Obtaining and keeping a mine operating license can be a massive challenge, given the background of increasingly strict regulations and ever growing pressure from local people. Existing mines also have to limit their impact on the environment. And most new projects are required to include plans for financing depollution and clean-up phases once mining at the site comes to an end.
Operators in the mining industry have on-going responsibility for mine sites even after extraction stops, meaning they have to make increasingly detailed plans for what happens when a mine closes.
Rehabilitation measures such as soil and water remediation can minimize environmental impacts. This underlines the importance of following environmental best practices during the period a mine is in operation and, once extraction comes to an end, finding partners able to give the site new life in a way that respects local communities.
Our solutions for supporting mine closures
We design and implement solutions covering everything from dismantling the installations to deploying soil and water remediation techniques and long-term environmental monitoring.
These solutions means we can give mines a second life. This may be by setting up waste treatment and recycling centers, one of our core activities.

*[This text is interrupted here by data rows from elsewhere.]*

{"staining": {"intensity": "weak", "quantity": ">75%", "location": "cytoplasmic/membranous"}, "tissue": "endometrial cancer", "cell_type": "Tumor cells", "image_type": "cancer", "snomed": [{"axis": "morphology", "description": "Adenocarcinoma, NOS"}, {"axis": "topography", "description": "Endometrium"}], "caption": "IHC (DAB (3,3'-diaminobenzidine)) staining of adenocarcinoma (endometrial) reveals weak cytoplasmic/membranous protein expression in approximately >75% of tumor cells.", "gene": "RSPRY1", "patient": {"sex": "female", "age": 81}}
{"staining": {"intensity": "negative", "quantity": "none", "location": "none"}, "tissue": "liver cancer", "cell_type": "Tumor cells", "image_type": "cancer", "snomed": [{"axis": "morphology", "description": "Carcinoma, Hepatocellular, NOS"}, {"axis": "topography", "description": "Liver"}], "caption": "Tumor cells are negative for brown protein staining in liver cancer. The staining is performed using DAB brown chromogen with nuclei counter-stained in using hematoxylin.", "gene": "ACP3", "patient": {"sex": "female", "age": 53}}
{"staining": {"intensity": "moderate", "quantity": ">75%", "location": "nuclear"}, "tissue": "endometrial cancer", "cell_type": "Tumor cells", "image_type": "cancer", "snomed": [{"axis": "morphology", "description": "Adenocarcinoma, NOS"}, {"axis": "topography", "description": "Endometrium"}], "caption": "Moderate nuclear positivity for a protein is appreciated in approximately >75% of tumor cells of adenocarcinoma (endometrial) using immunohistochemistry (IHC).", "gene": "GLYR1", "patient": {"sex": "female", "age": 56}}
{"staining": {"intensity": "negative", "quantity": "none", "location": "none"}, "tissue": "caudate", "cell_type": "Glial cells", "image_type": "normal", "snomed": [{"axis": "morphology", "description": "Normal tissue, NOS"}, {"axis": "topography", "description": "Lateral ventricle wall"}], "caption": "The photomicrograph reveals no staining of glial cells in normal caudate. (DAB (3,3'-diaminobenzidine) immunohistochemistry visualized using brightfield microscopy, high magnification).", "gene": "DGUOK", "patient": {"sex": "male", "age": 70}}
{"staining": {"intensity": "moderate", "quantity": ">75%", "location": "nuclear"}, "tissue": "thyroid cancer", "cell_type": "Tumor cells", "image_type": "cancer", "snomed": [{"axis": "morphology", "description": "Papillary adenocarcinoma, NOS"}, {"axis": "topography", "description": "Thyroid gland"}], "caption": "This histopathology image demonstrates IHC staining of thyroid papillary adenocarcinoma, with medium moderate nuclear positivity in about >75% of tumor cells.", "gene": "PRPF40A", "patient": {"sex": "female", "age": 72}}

We also provide treatment for acid mine drainage. Operational and abandoned mines generate acid mine drainage that must be treated to prevent adverse impacts on rivers and watercourses. Our exclusive DenseSludge™ process cuts costs associated with water treatment and sludge management.
- Complying with environmental standards
- Ensuring that post-closure mines are managed responsibly
Are you are a mining company? What are the benefits for you?
We did it!
At Wheal Jane, a tin mine that ceased operating in 1992, a large volume of polluted water was discharged into the environment. We took over and optimized the on-site installations to improve control of acid mine drainage. The wastewater treatment plant currently handles over 6,000 m3 every day, with lower costs and energy use.
LMBV, the company responsible for rehabilitating abandoned mine sites in eastern Germany, asked us to clean up several former lignite sites to make the region more attractive for commercial, agricultural, forestry and tourism activities.
At Woodlawn in Australia, we transformed a former copper, lead and zinc open-cast mine into a showcase waste recovery site. The former mine now houses a municipal landfill for solid waste, installations for composting, and a green energy production plant that provides power to over 2,500 nearby homes.